Employment contracts are frequently used in family businesses as part of a succession plan. Where the older-generation founder really does intend to stick around for a while, and the younger-generation new owner can deal with any ego problems and make good use of the founder's advice, experience, and skills, such arrangements can make good economic sense.

Example: Just be careful that you are really functioning as an employee, to satisfy the IRS. If you do too little for your pay, the payments won't be deductible. If you continue to do everything you used to do as owner, the entire sales or succession transaction can be treated as a sham by the IRS, bringing you an endless number of tax problems.

If you do use an employment contract, make sure that it's separate from the business purchase agreement so that if the employment relationship falls apart, the entire deal won't collapse.

Consulting contracts pay you for your advice

Consulting agreements are used more frequently than employment agreements when the buyer is an unrelated third-party. Usually the buyer will agree to make specified payments at certain intervals of time, and the seller agrees to be available for consultation for a specified number of hours per month. The seller is "on call" and still gets the payments even if no services are required.

One disadvantage to these agreements is that you may need to make yourself available for consultation. A possible solution, provided the buyer is amenable to the plan, is to set up your own consulting company and have it sign the agreement, so that you can substitute other consultants if you are not available.

Payments made under consulting agreements are taxed as ordinary income to you, and are deductible by the buyer. They can serve a dual purpose of compensating you for your wisdom and also making a portion of the cash you get (which might otherwise be part of the purchase price) deductible to the buyer. The IRS is well aware of the potential for abuse in this situation, so make sure that the agreement is in writing and that any payments under consulting arrangements are within the range of fair market value, given your experience, contacts, knowledge of the business, etc.

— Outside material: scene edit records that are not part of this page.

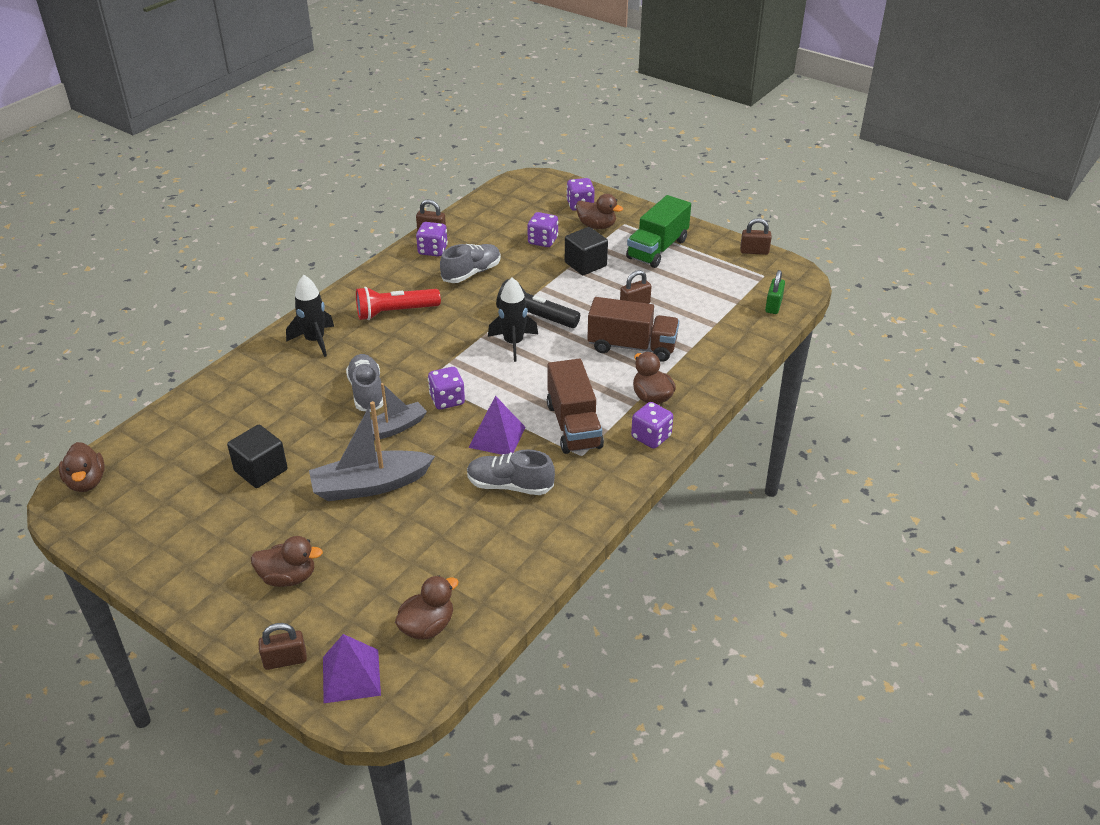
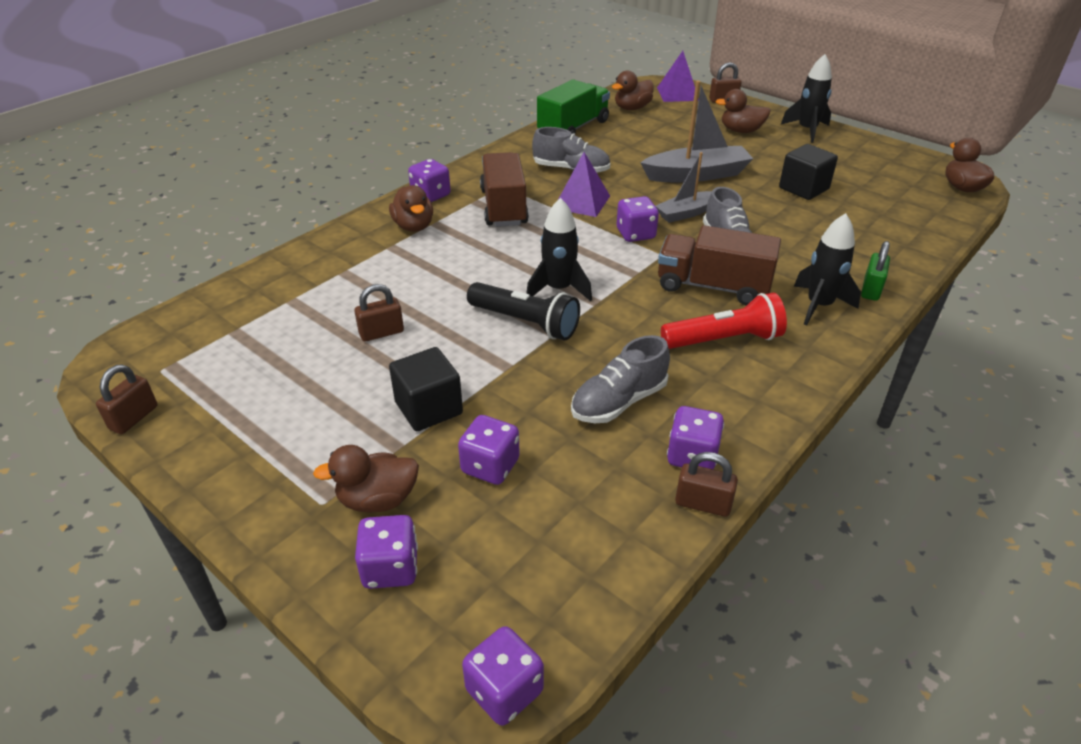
camera: 175 degrees left, 0 degrees up
(199, 584) = (807, 130): none -> black rocket
(522, 178) = (504, 691): none -> purple dice
(596, 226) = (377, 499): brown duck -> brown duck turned 45 degrees counterclockwise
(632, 346) = (411, 278): brown truck -> brown truck (712, 286)
(657, 249) = (293, 433): green truck -> green truck (573, 128)
(754, 251) = (134, 418): brown padlock -> brown padlock turned 75 degrees counterclockwise
(773, 306) = (191, 321): green padlock -> green padlock (871, 289)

Noncompete agreements may limit future ventures

One of the last things that a buyer wants to happen is for you to sell your company, and then turn around and start another one just up the street, taking most of your customers with you. For that reason, buyers will want you to sign a noncompete agreement as part of the deal. The agreement will state that in exchange for a specified payment, you promise not to go into a similar type of business, within a certain geographic area, for a given period of time. Sometimes the agreement will specify that you promise not to use certain confidential trade secrets, business processes, customer lists, etc. that you are transferring to the buyer.

Most sellers think of signing a noncompete agreement as a "no-brainer." They are retiring, and weren't planning to go into a similar business anyway, so why not take money for doing nothing? However, you should know that there's a sizable number of business owners who find, a couple of years down the road, that they got out of their business too early and they miss it. When they decide they want to go back into business, a noncompete agreement can stand in their way.

To be enforceable, noncompetes generally have to restrict you from starting only a business similar to the type you sold, in the same geographic area from which the former business drew customers. A noncompete agreement must be limited to a reasonable (meaning, short) length of time. State laws generally discourage such agreements and in some states, they are virtually impossible to enforce.

But noncompetes have another purpose: to convey more cash to the seller, in a form that has tax advantages for the buyer. All noncompete agreements must be written off over a 15-year period, regardless of their actual length. Since most noncompetes are for five years or less (and must be short in order to be valid), this rule makes them much less attractive. Nevertheless, they are still used in a majority of business sales.